> ACTIVITY
In the text below on Java profiling, which tool can start JFR inside a running JVM?

───── TEXT ─────

Since it’s already part of our JDK, there’s nothing new to install. There are no JVM startup parameters required to use it, either. JFR can be started inside a running JVM using the jcmd tool. Also pretty great. So that’s what we’re using.

How to actually start profiling

Locally, in IntelliJ

Current versions of IntelliJ have a ‘Run with CPU Profiler’ button beside the Run, Debug, and Run with Coverage buttons. By default, it uses async profiler (at least on Linux), but JFR can also be selected.

Locally, via JMC

According Oracle’s Documentation, “JDK Mission Control (JMC) is an advanced set of tools for managing, monitoring, profiling, and troubleshooting Java applications.” Specifically, JMC allows can connect to running JVMs to interact with JMX MBeans or access Flight Recorder. It probably also has other features.
As with JFR, it used to be commercial, but has been open-sourced. The current version (as of Nov 2020) can be downloaded at https://jdk.java.net/jmc/.

To profile using JMC, connect to a running JVM via File->Connect, select Start Flight Recording and select the appropriate settings in the following dialogue steps.

───── PROVIDED MATERIAL ─────

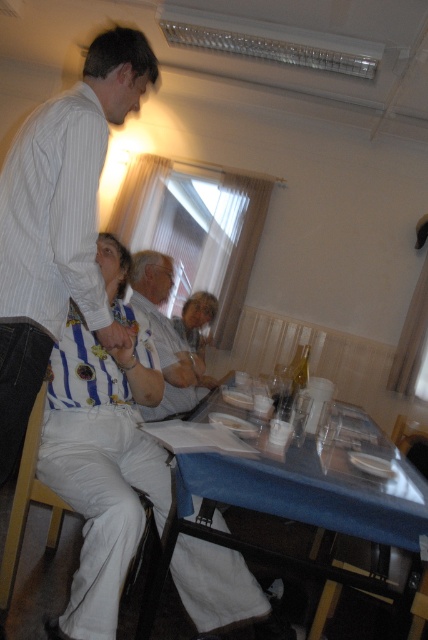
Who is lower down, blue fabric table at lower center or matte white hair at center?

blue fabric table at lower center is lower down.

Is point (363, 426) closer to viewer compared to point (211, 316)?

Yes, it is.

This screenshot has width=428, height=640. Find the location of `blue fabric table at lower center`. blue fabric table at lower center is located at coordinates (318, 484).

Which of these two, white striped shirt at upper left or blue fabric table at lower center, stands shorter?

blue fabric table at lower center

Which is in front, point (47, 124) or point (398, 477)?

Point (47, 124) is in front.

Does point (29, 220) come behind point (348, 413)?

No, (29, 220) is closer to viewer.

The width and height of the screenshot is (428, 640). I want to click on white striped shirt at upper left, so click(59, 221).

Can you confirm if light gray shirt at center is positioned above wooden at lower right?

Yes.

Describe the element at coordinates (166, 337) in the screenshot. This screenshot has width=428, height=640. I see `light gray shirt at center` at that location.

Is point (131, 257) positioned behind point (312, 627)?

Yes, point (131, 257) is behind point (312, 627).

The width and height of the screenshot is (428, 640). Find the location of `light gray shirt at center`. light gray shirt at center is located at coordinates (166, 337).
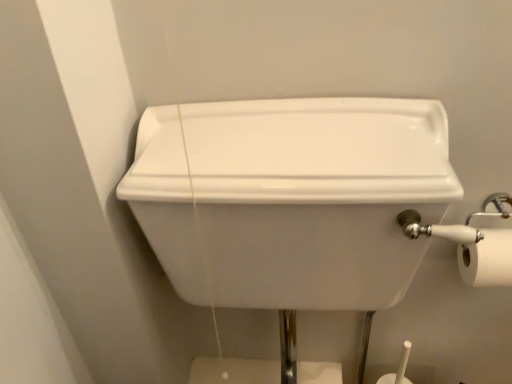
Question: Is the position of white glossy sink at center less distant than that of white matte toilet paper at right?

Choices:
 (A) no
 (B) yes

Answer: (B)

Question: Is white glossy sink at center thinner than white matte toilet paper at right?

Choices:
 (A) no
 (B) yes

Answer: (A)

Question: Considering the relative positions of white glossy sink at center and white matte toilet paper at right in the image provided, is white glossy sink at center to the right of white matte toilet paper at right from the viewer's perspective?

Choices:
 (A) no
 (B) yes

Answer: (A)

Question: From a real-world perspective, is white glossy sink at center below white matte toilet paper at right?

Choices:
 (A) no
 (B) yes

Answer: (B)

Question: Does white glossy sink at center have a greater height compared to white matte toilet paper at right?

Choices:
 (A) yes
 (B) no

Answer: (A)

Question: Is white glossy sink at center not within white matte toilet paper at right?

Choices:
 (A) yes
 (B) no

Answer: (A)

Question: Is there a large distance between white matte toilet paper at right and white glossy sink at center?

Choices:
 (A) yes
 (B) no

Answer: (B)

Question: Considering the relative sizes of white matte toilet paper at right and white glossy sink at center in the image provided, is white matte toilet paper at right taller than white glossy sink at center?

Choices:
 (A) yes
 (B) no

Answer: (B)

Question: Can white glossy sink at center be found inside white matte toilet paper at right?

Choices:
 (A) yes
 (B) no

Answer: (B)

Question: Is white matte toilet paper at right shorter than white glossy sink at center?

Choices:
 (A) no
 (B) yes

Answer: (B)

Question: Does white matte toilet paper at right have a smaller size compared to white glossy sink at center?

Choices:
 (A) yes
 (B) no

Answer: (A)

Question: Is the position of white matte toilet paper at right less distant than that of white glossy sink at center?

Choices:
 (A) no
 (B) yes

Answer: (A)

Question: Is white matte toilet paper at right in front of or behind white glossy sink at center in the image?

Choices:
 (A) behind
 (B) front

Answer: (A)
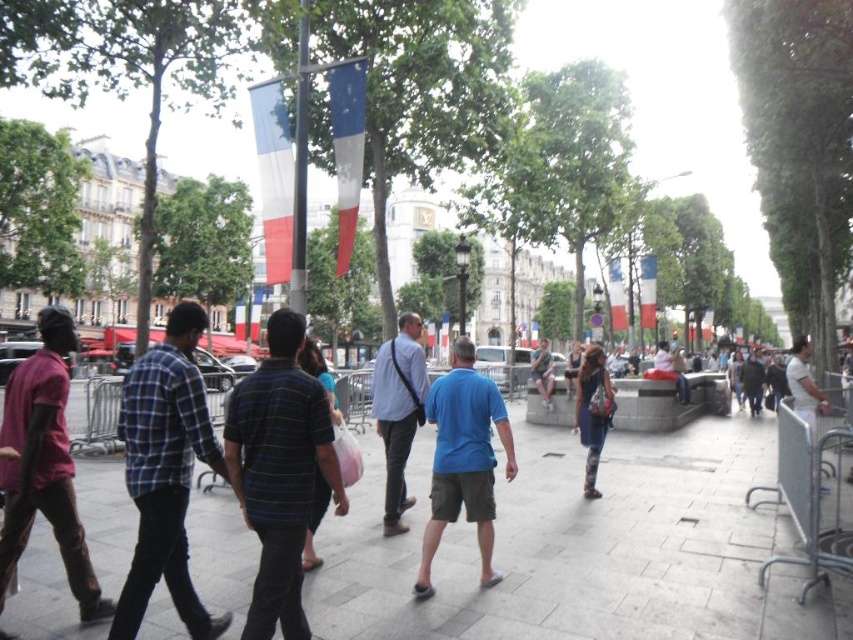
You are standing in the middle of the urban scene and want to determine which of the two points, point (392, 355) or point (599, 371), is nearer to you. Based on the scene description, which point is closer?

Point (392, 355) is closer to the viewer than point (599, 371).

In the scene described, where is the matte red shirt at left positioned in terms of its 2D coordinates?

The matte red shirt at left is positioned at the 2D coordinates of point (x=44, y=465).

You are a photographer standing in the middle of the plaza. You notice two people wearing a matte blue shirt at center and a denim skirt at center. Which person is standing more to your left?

─────

> SOLUTION
The jcmd tool.